→ **WHAT TO PRODUCE**
Could you output only the lines from the one containing "My own programming" through the last line of the data, both included?

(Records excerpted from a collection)
- - -

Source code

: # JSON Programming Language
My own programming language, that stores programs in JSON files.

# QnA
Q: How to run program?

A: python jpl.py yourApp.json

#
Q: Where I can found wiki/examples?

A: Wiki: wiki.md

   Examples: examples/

- - -

→ **WRITTEN SOLUTION**
My own programming language, that stores programs in JSON files.

# QnA
Q: How to run program?

A: python jpl.py yourApp.json

#
Q: Where I can found wiki/examples?

A: Wiki: wiki.md

   Examples: examples/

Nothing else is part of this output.